The house was recently assessed as the city’s priciest, with a lofty value for a city that doesn’t stand out as a destination for the super-rich, unless they happen to have built their wealth in one particular industry.

Dutch-born Balm has lived in Europe for much of his life, but has been a big player in Calgary since founding Fracmaster in the 1980s, building it up to become a top wellhead company in Canada and at one point the largest oilfield services company in Russia.

He currently is chairman and owner of Emergo Group, a holding company (based in tax-friendly Cyprus) with corporations across several industries.

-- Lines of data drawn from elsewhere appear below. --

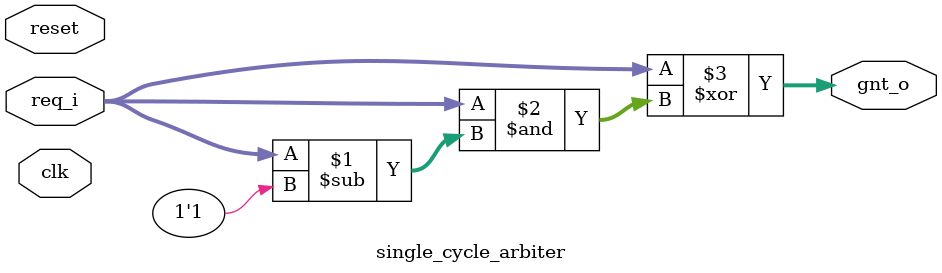
<source format=sv>
module single_cycle_arbiter #(
  parameter N = 32
) (
  input   logic          clk,
  input   logic          reset,
  input   logic [N-1:0]  req_i,
  output  logic [N-1:0]  gnt_o
);

  // Write your logic here...
  assign gnt_o = req_i ^ (req_i & (req_i - 1'b1));
endmodule
</source>
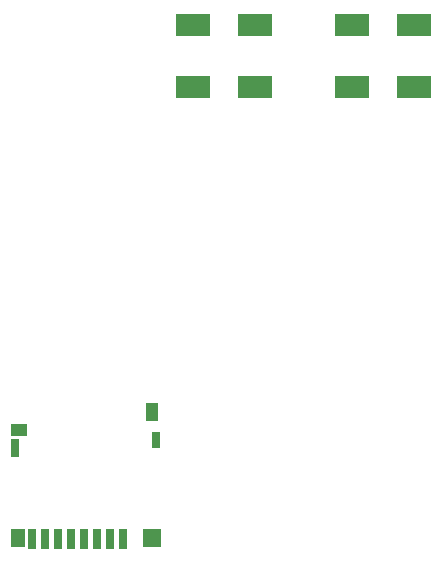
<source format=gtp>
G04 #@! TF.GenerationSoftware,KiCad,Pcbnew,5.1.5+dfsg1-2build2*
G04 #@! TF.CreationDate,2022-03-22T20:07:08-05:00*
G04 #@! TF.ProjectId,2063-Z80,32303633-2d5a-4383-902e-6b696361645f,4*
G04 #@! TF.SameCoordinates,Original*
G04 #@! TF.FileFunction,Paste,Top*
G04 #@! TF.FilePolarity,Positive*
%FSLAX46Y46*%
G04 Gerber Fmt 4.6, Leading zero omitted, Abs format (unit mm)*
G04 Created by KiCad (PCBNEW 5.1.5+dfsg1-2build2) date 2022-03-22 20:07:08*
%MOMM*%
%LPD*%
G04 APERTURE LIST*
%ADD10R,3.000000X1.980000*%
%ADD11R,1.000000X1.550000*%
%ADD12R,1.500000X1.500000*%
%ADD13R,0.700000X1.750000*%
%ADD14R,0.800000X1.400000*%
%ADD15R,1.450000X1.000000*%
%ADD16R,0.800000X1.500000*%
%ADD17R,1.300000X1.500000*%
G04 APERTURE END LIST*
D10*
X131766000Y-109310000D03*
X131766000Y-104050000D03*
X136966000Y-109310000D03*
X136966000Y-104050000D03*
X145228000Y-109310000D03*
X145228000Y-104050000D03*
X150428000Y-109310000D03*
X150428000Y-104050000D03*
D11*
X128257000Y-136790000D03*
D12*
X128307000Y-147465000D03*
D13*
X125857000Y-147590000D03*
X124757000Y-147590000D03*
X123657000Y-147590000D03*
X122557000Y-147590000D03*
X121457000Y-147590000D03*
X120357000Y-147590000D03*
X119257000Y-147590000D03*
D14*
X128657000Y-139215000D03*
D15*
X117032000Y-138365000D03*
D16*
X116707000Y-139865000D03*
D17*
X116957000Y-147465000D03*
D13*
X118157000Y-147590000D03*
M02*

</source>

As a private-company owner, his net worth is tough to track down, and Forbes doesn’t have a recent entry on him. He’s been described as a billionaire in the past, and even if that’s not true anymore, anyone who owns a holding company that owns several smaller companies across multiple industries can afford to buy any Canadian patch of dirt they want.

As a corporate globetrotter, it’s unclear how much time Balm actually spends at the house, but there is certainly a lot of space to use, or leave unused.

Built in 2000, the house dwarfs other houses in a mansion neighbourhood, and reportedly features 14 bathrooms, a couple of elevators, indoor pool, sauna, gym and a theatre. With more than 15,000 square feet to play with, there’s room for all of it.

The multi-acre grounds are roomy, leafy, and feature the afore-mentioned tennis court.

From the front, though, the curb appeal is up for debate. The house has a decidedly suburban look, with cream-coloured exterior walls, taupe finishes and an excess of pillars. An uncharitable comparison would be a high-end strip mall. Glass-half-full, it’s just a McMansion where the contractors forgot to stop.

The $19.6 million value puts it head-and-shoulders above the second-highest value property, an $11.2 million home on Aspen Ridge Heights. But these price tags perhaps need to be taken with a grain of salt in a real estate market that doesn’t quite have the high-end liquidity of Toronto or Vancouver.

And when we’re talking oil town and oil prices are in the gutter, the supply-and-demand scales tend to lean towards the former.

“At the luxury end. The rich guys are still rich, but they put their chequebook in their pocket when things go bad,” says Cronin.

“It would be a very unique buyers who would pay $20 million for a house in that neighbourhood.”

So if Balm, currently in his late 70s, wants ever wants to sell, he may need to leave the place on the market for a while. Happily, he can probably afford to take a loss on the sale.